→ **What to work on**:
Ignoring every picture, return the lines of the listing below word for word, from the line that holds "left shoulder: (221, 137)" through the line that holds "left eye: (392, 1256)".
[Information supplied Boundary: Start]
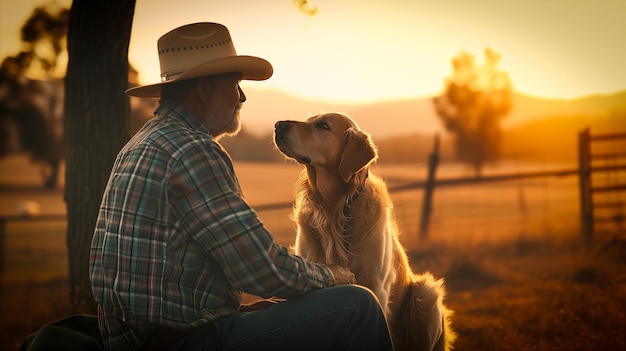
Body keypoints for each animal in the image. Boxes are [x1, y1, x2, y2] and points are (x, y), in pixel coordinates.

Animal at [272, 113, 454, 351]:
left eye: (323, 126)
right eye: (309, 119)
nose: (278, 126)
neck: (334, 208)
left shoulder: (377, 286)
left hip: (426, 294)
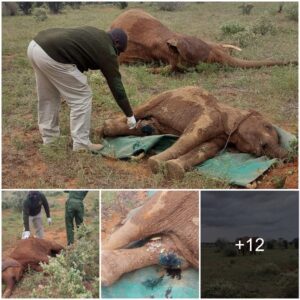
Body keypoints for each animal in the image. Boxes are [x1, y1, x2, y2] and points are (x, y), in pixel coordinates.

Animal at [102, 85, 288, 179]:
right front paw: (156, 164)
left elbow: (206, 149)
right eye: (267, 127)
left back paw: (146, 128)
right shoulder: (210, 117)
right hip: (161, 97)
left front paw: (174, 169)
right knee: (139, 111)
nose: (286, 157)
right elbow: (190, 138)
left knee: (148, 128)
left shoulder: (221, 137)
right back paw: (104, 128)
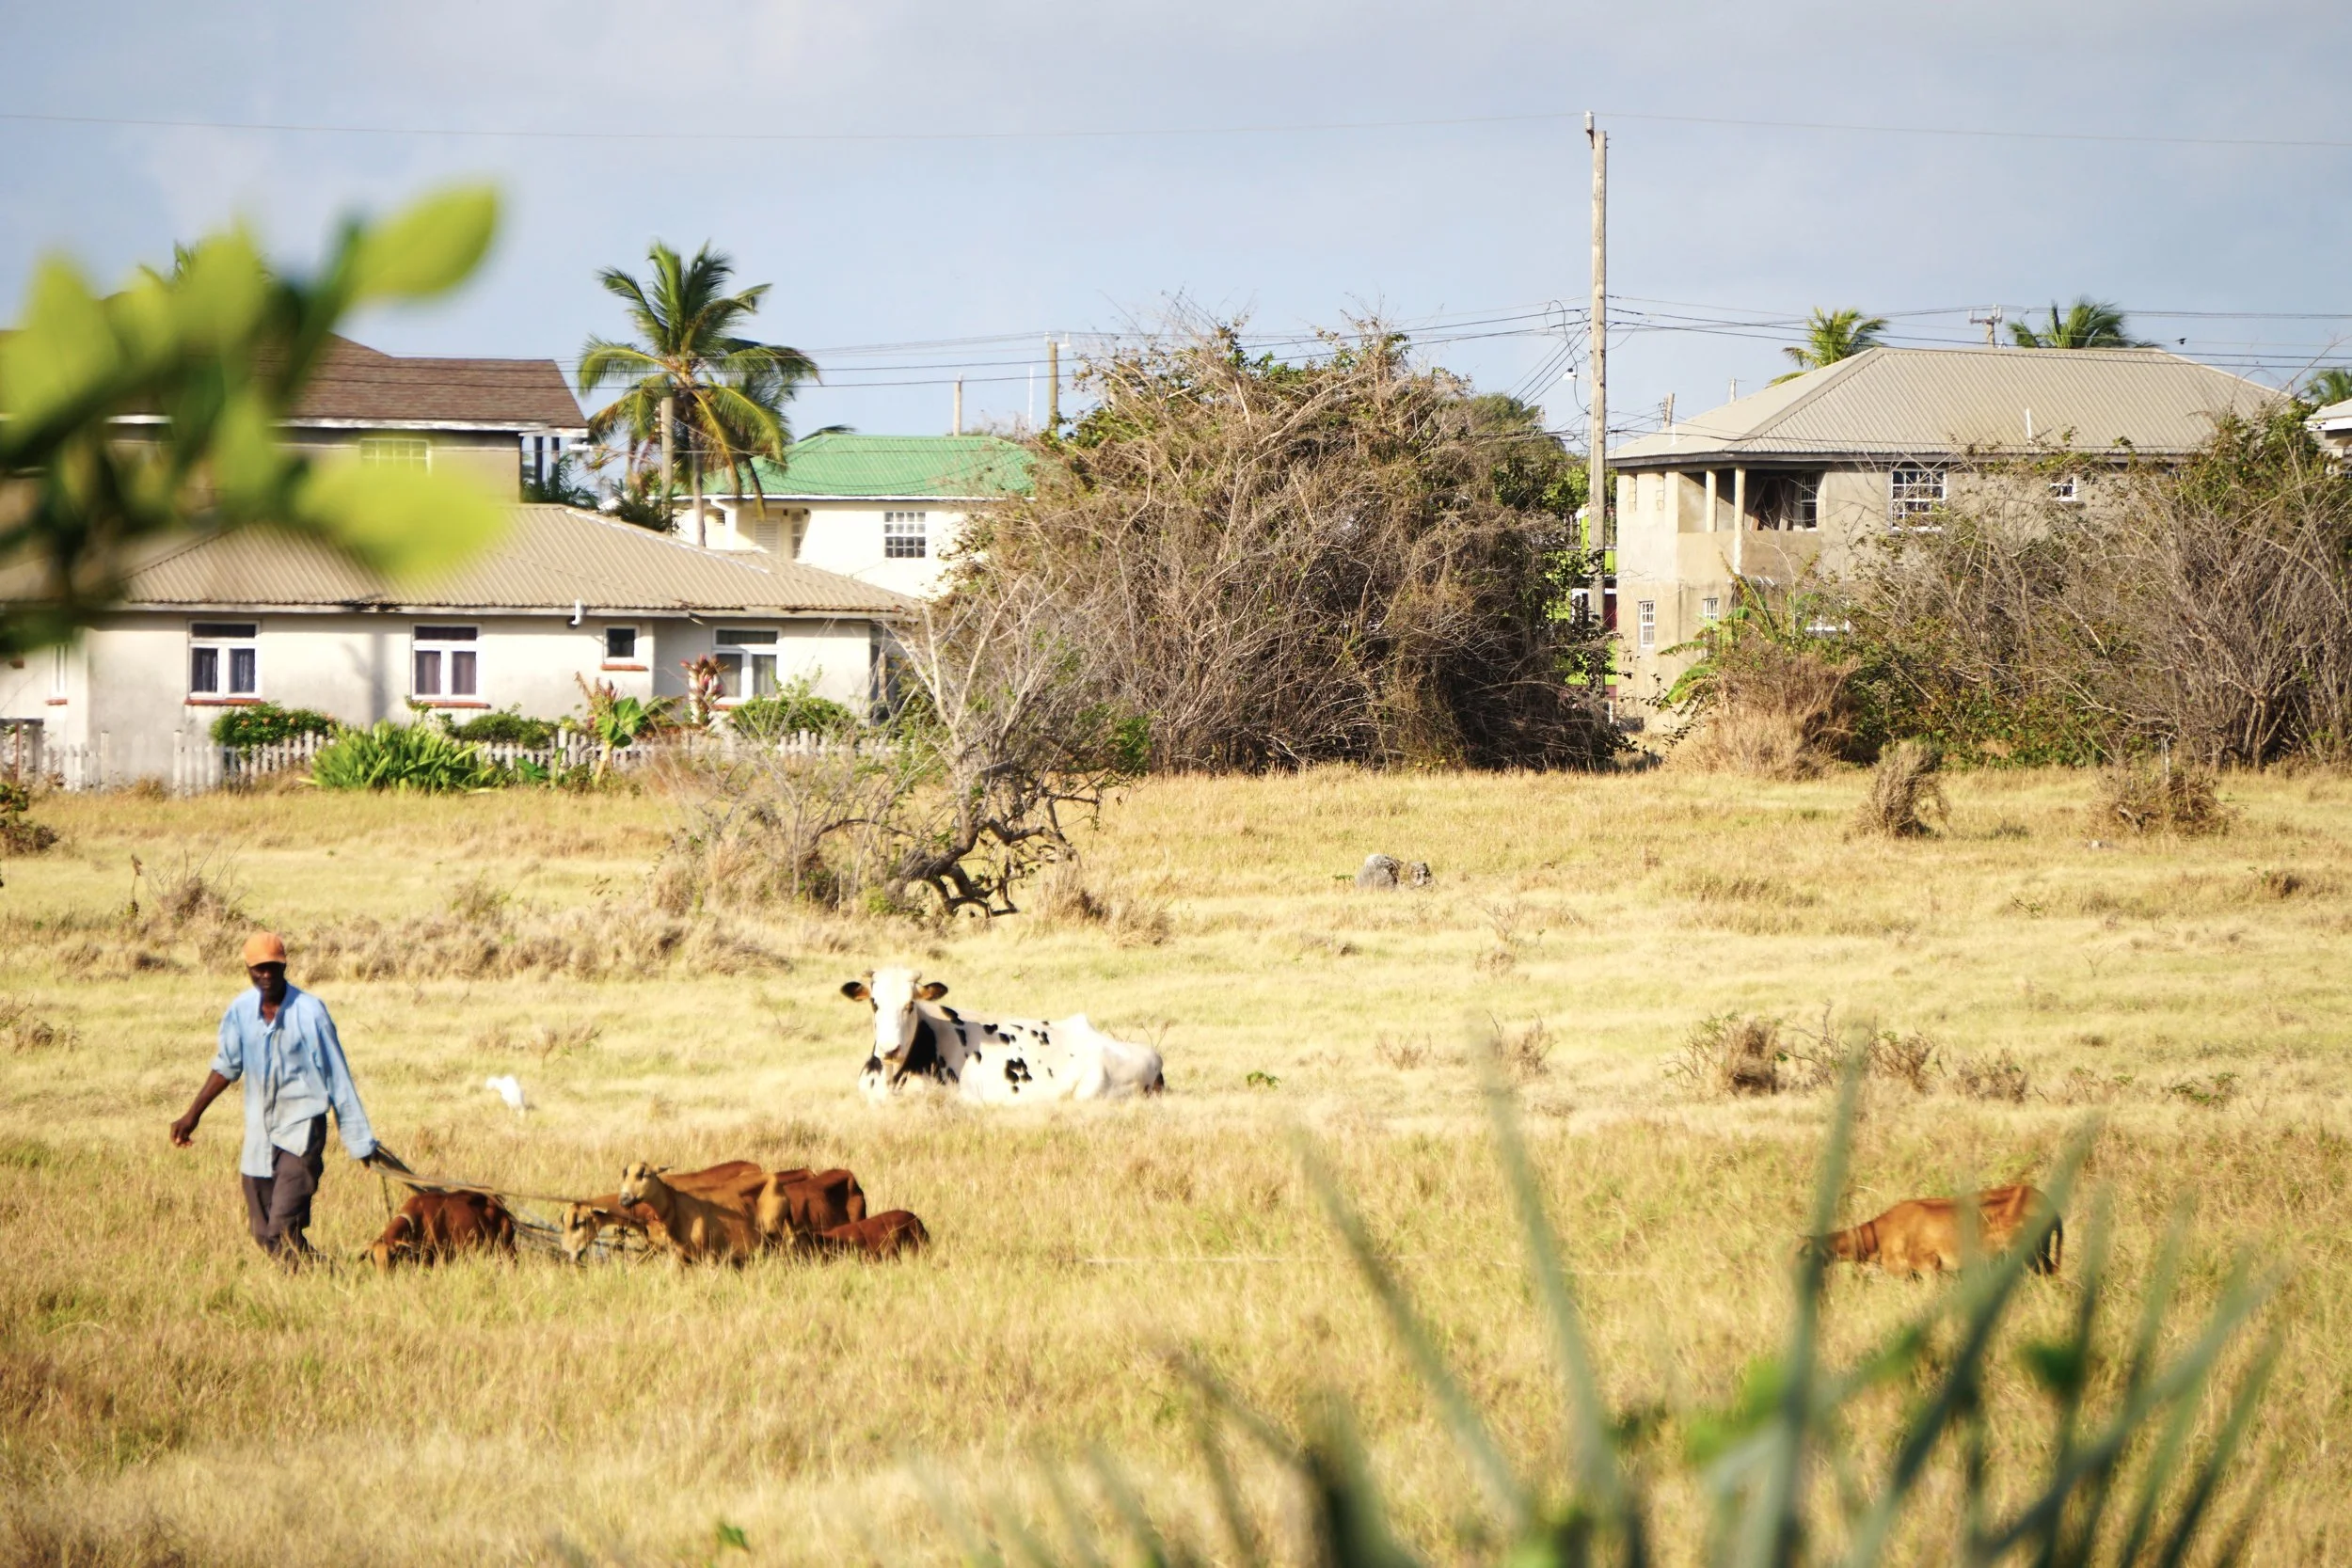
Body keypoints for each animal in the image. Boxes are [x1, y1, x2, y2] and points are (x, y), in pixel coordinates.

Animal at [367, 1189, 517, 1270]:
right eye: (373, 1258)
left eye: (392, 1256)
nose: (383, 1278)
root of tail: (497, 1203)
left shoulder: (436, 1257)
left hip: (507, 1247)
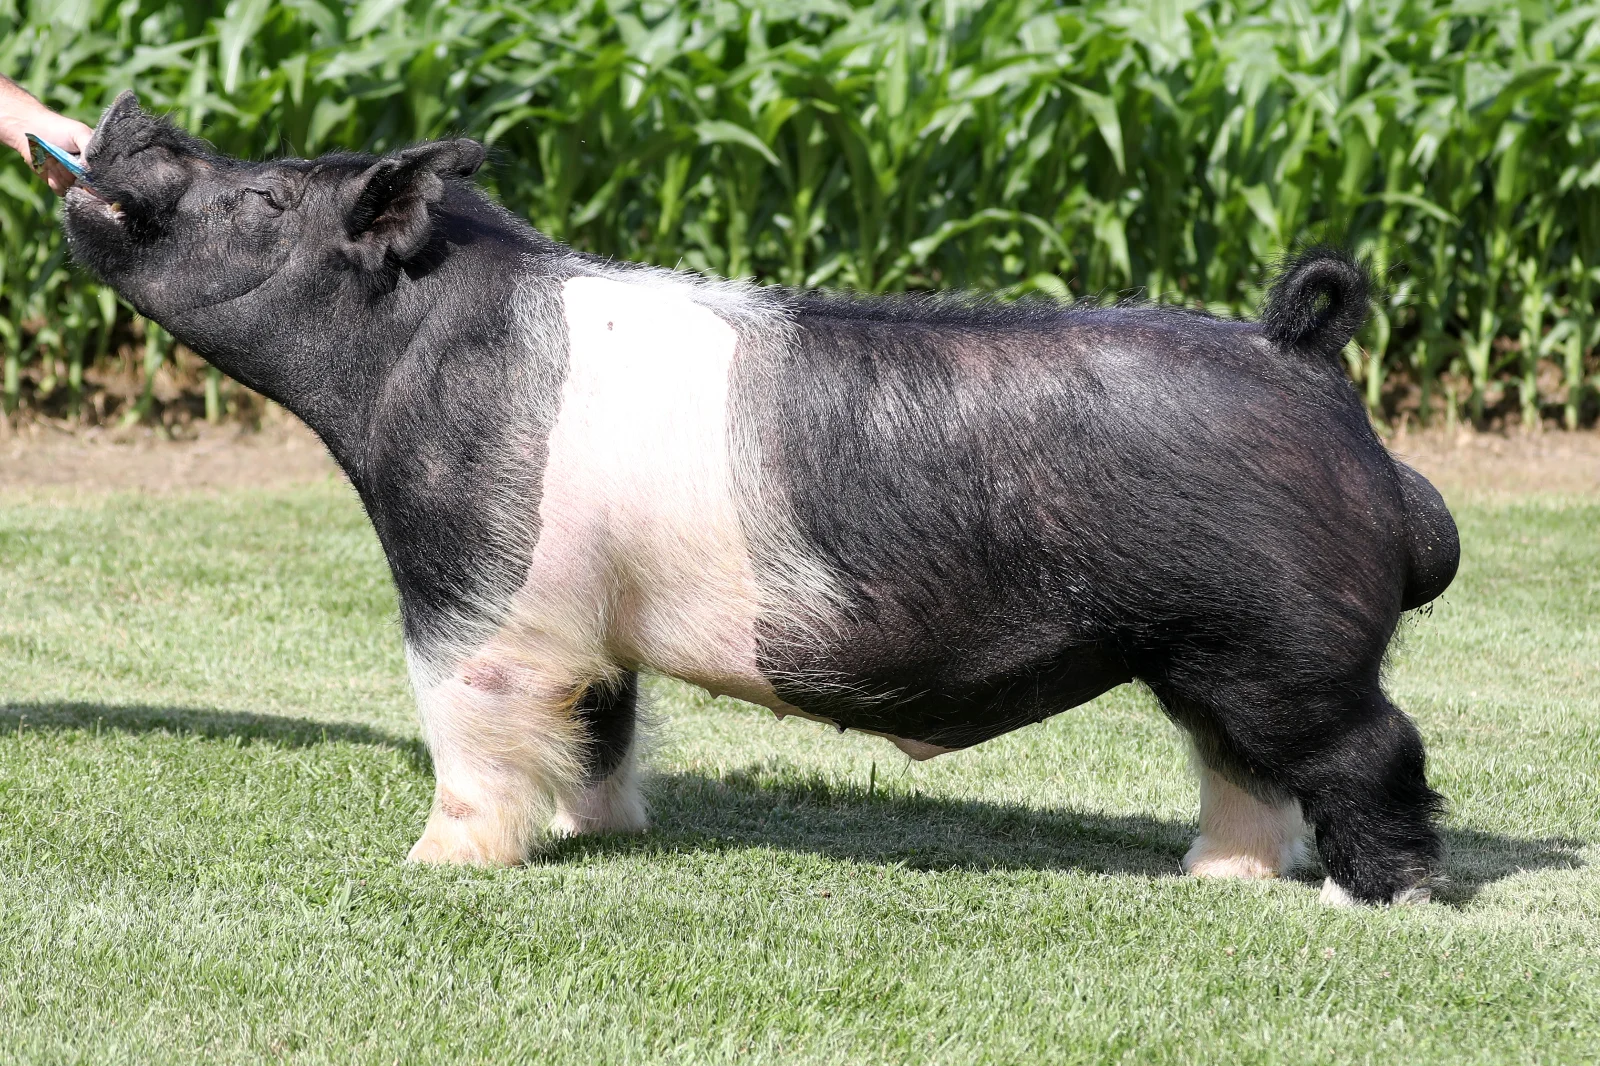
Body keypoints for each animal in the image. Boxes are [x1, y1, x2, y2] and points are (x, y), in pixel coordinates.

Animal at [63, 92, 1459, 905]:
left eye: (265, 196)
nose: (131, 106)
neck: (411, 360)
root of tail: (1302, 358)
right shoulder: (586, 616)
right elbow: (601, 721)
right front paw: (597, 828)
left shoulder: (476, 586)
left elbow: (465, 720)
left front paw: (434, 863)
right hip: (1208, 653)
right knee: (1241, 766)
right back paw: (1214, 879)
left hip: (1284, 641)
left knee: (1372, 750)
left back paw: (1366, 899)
[Information supplied Boundary: End]
→ **Response**:
left shoulder: (221, 137)
right back paw: (104, 128)
Body keypoints for each animal in the image. Boxes are [x1, y1, x2, y2] and points are (x, y), in pixel coordinates.

Animal at [367, 1189, 517, 1270]:
right eye: (373, 1258)
left eye: (392, 1256)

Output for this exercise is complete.